WASHINGTON An effort to wring $10 billion in savings from the Medicaid and Medicare programs as part of a GOP budget proposal would actually increase the deficit by $4 billion during the current budget year.
Higher Medicare payments to doctors and new Medicaid money for victims of Hurricane Katrina exceed the savings that would come from lower Medicaid drug reimbursements to pharmacies and other cost-cutting steps in the two federal health care programs.
Medicaid serves the poor and disabled, Medicare the elderly.
Doctors would be big winners under the bill. It would set aside $11 billion to forestall a 4.4 percent cut in Medicare payments to physicians that it is scheduled to take effect Jan. 1. Instead, they would get a 1 percent increase, a reprieve that would last only one year. But Congress is generally regarded as unlikely to let future payment cuts take effect, a stand that promises to cost upward of $150 billion over the next decade.
The plan released by the chairman of the Senate Finance Committee would become part of a $35 billion measure of spending curbs that is headed for debate in the full Senate next month.
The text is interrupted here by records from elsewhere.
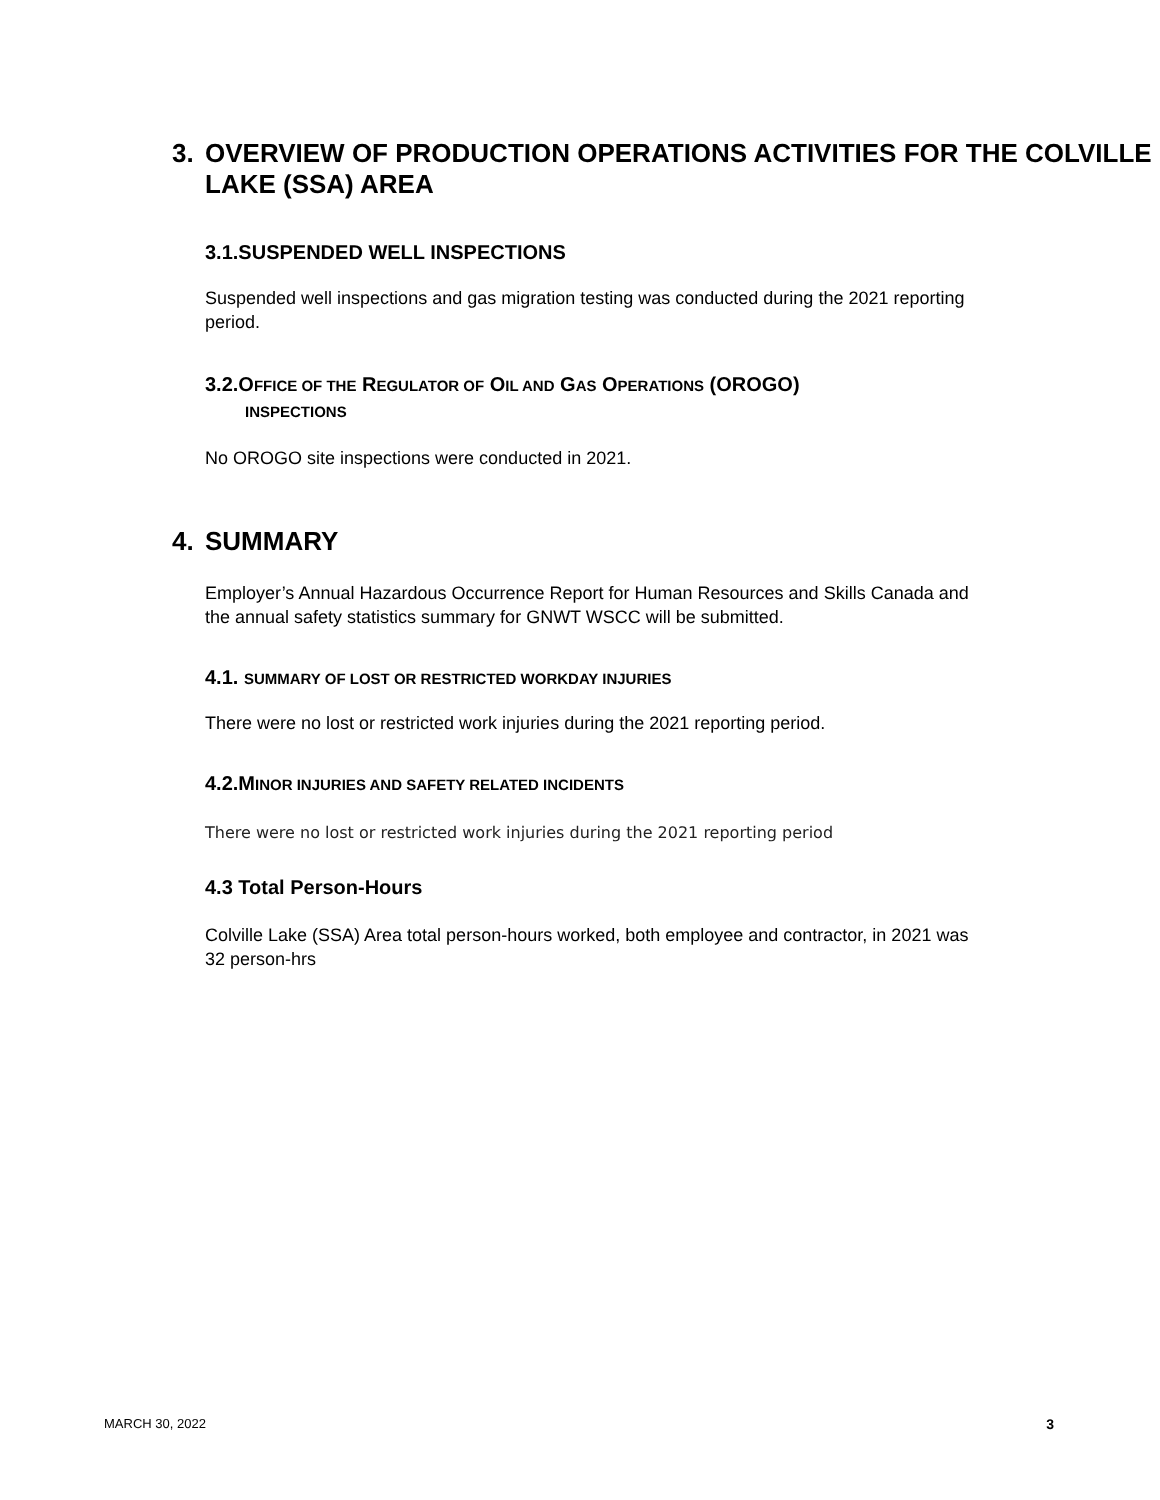3. OVERVIEW OF PRODUCTION OPERATIONS ACTIVITIES FOR THE COLVILLE LAKE (SSA) AREA
3.1.SUSPENDED WELL INSPECTIONS
Suspended well inspections and gas migration testing was conducted during the 2021 reporting period.
3.2.OFFICE OF THE REGULATOR OF OIL AND GAS OPERATIONS (OROGO)
INSPECTIONS
No OROGO site inspections were conducted in 2021.
4. SUMMARY
Employer’s Annual Hazardous Occurrence Report for Human Resources and Skills Canada and the annual safety statistics summary for GNWT WSCC will be submitted.
4.1. SUMMARY OF LOST OR RESTRICTED WORKDAY INJURIES
There were no lost or restricted work injuries during the 2021 reporting period.
4.2.MINOR INJURIES AND SAFETY RELATED INCIDENTS
There were no lost or restricted work injuries during the 2021 reporting period
4.3 Total Person-Hours
Colville Lake (SSA) Area total person-hours worked, both employee and contractor, in 2021 was 32 person-hrs
MARCH 30, 2022 3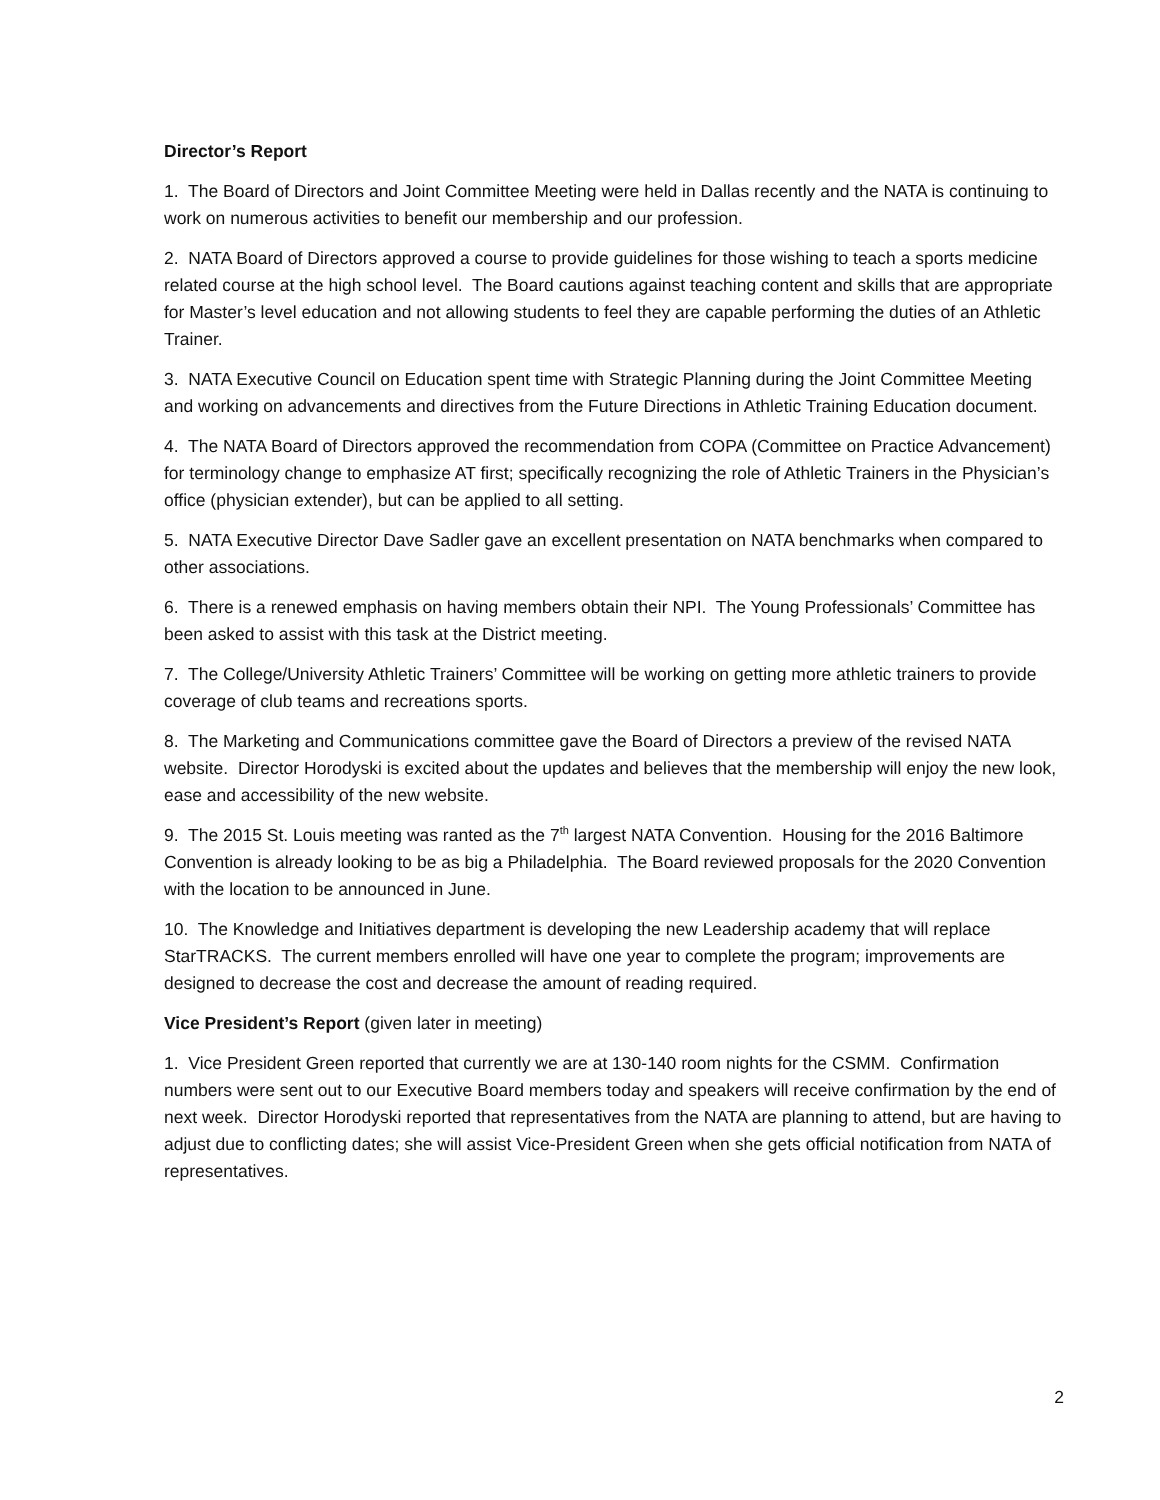Director’s Report
1. The Board of Directors and Joint Committee Meeting were held in Dallas recently and the NATA is continuing to work on numerous activities to benefit our membership and our profession.
2. NATA Board of Directors approved a course to provide guidelines for those wishing to teach a sports medicine related course at the high school level. The Board cautions against teaching content and skills that are appropriate for Master’s level education and not allowing students to feel they are capable performing the duties of an Athletic Trainer.
3. NATA Executive Council on Education spent time with Strategic Planning during the Joint Committee Meeting and working on advancements and directives from the Future Directions in Athletic Training Education document.
4. The NATA Board of Directors approved the recommendation from COPA (Committee on Practice Advancement) for terminology change to emphasize AT first; specifically recognizing the role of Athletic Trainers in the Physician’s office (physician extender), but can be applied to all setting.
5. NATA Executive Director Dave Sadler gave an excellent presentation on NATA benchmarks when compared to other associations.
6. There is a renewed emphasis on having members obtain their NPI. The Young Professionals’ Committee has been asked to assist with this task at the District meeting.
7. The College/University Athletic Trainers’ Committee will be working on getting more athletic trainers to provide coverage of club teams and recreations sports.
8. The Marketing and Communications committee gave the Board of Directors a preview of the revised NATA website. Director Horodyski is excited about the updates and believes that the membership will enjoy the new look, ease and accessibility of the new website.
9. The 2015 St. Louis meeting was ranted as the 7<sup>th</sup> largest NATA Convention. Housing for the 2016 Baltimore Convention is already looking to be as big a Philadelphia. The Board reviewed proposals for the 2020 Convention with the location to be announced in June.
10. The Knowledge and Initiatives department is developing the new Leadership academy that will replace StarTRACKS. The current members enrolled will have one year to complete the program; improvements are designed to decrease the cost and decrease the amount of reading required.
Vice President’s Report (given later in meeting)
1. Vice President Green reported that currently we are at 130-140 room nights for the CSMM. Confirmation numbers were sent out to our Executive Board members today and speakers will receive confirmation by the end of next week. Director Horodyski reported that representatives from the NATA are planning to attend, but are having to adjust due to conflicting dates; she will assist Vice-President Green when she gets official notification from NATA of representatives.
2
Despite the short-term increase in the deficit, the proposal announced by Sen. Charles Grassley, R-Iowa, was a big step forward for Senate GOP leaders. For them, putting in place the budget blueprint that passed in April is a central piece of their fall agenda.
Grassley has been caught between the moderate and conservative wings of his committee over the plan.
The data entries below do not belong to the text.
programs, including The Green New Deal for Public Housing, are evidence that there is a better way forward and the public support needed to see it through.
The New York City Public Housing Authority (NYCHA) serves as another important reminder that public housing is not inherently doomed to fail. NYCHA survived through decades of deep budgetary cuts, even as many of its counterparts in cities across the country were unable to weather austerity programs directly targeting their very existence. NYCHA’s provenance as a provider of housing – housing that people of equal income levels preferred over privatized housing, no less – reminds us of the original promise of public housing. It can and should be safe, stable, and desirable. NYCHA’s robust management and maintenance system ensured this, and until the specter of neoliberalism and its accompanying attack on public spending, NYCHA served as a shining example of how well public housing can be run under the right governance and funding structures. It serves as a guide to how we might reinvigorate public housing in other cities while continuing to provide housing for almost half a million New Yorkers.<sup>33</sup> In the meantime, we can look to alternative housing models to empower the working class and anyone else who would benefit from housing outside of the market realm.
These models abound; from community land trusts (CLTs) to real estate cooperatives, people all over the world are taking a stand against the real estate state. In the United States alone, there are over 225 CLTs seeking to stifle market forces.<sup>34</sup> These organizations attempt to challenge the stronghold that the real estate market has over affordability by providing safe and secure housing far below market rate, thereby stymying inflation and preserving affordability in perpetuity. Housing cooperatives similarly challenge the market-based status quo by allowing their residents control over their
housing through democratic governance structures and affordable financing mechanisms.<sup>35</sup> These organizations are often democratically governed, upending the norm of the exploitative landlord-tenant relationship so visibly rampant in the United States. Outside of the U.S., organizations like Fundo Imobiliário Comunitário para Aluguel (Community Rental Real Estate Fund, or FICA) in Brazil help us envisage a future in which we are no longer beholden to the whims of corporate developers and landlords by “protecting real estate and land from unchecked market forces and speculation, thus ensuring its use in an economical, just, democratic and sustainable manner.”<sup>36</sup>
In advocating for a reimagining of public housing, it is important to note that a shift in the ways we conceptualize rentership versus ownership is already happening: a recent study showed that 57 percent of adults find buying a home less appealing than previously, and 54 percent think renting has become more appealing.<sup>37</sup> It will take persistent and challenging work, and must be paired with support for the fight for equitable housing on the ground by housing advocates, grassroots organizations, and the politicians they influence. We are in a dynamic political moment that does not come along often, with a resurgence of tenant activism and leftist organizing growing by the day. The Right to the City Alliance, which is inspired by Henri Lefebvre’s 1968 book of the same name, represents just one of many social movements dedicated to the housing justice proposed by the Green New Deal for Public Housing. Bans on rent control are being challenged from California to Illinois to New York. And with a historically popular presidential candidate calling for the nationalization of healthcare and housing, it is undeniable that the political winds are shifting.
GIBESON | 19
Earlier this year, moderates such as Sen. Gordon Smith, R-Ore., rebelled over a $10 billion proposal to curb Medicaid costs. In recent days, conservatives protested a plan to provide Katrina victims with expanded Medicaid coverage.
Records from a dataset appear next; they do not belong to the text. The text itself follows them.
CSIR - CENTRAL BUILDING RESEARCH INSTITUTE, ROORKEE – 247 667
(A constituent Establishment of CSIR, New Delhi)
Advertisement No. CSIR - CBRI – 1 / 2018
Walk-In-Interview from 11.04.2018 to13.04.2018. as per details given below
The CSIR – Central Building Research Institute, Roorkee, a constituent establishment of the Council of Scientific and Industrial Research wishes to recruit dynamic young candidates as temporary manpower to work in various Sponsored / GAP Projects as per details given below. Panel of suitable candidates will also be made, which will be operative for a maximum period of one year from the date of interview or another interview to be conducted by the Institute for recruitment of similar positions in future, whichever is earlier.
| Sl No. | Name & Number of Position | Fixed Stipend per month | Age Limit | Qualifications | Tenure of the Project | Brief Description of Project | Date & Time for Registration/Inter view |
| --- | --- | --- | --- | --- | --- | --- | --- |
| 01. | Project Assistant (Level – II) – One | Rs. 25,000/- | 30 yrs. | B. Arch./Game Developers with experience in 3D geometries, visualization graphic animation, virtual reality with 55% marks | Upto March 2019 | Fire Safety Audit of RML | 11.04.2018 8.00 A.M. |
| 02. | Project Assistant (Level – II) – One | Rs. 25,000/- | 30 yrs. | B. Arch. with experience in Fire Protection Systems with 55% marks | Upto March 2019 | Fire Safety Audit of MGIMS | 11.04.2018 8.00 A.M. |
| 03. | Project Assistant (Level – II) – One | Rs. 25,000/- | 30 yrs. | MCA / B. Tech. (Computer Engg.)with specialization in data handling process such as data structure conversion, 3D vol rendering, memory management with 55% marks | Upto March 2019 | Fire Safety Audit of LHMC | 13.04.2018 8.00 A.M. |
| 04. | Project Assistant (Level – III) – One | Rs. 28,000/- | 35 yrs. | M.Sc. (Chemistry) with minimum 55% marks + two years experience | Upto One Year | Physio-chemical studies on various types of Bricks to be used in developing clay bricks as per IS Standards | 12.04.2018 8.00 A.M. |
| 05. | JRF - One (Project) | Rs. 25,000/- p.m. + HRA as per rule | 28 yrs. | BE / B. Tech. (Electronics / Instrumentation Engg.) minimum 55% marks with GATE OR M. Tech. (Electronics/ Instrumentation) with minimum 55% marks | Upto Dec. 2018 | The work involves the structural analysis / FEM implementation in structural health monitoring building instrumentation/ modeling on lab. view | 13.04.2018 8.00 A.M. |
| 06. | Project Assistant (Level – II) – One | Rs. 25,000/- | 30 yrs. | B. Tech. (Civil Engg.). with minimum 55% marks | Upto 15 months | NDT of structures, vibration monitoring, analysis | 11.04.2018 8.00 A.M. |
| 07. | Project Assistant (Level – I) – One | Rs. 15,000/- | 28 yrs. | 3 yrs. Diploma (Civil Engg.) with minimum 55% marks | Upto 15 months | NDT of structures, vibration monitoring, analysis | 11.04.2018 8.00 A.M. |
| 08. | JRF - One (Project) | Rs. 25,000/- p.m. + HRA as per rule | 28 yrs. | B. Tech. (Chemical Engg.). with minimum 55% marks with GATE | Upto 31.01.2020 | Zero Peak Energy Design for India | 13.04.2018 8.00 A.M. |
Grassley predicted his committee would pass the measure on a party-line vote even though Democrats back many of its changes to the health care programs. But Democrats are withholding support, unhappy that conservative Republicans have delayed a separate bill to provide more generous Medicaid benefits to Katrina victims.
Democrats also object to Republican budget plans to use fast-track budget rules to advance $70 billion in tax cuts but only cut entitlement spending by $35 billion.
Grassley's plan would trim Medicaid by $7.6 billion over five years but add $3.3 billion, including $1.9 billion for Medicaid coverage for hurricane victims. An additional $800 million would help parents with severely disabled children retain Medicaid coverage and still earn wages above the poverty line.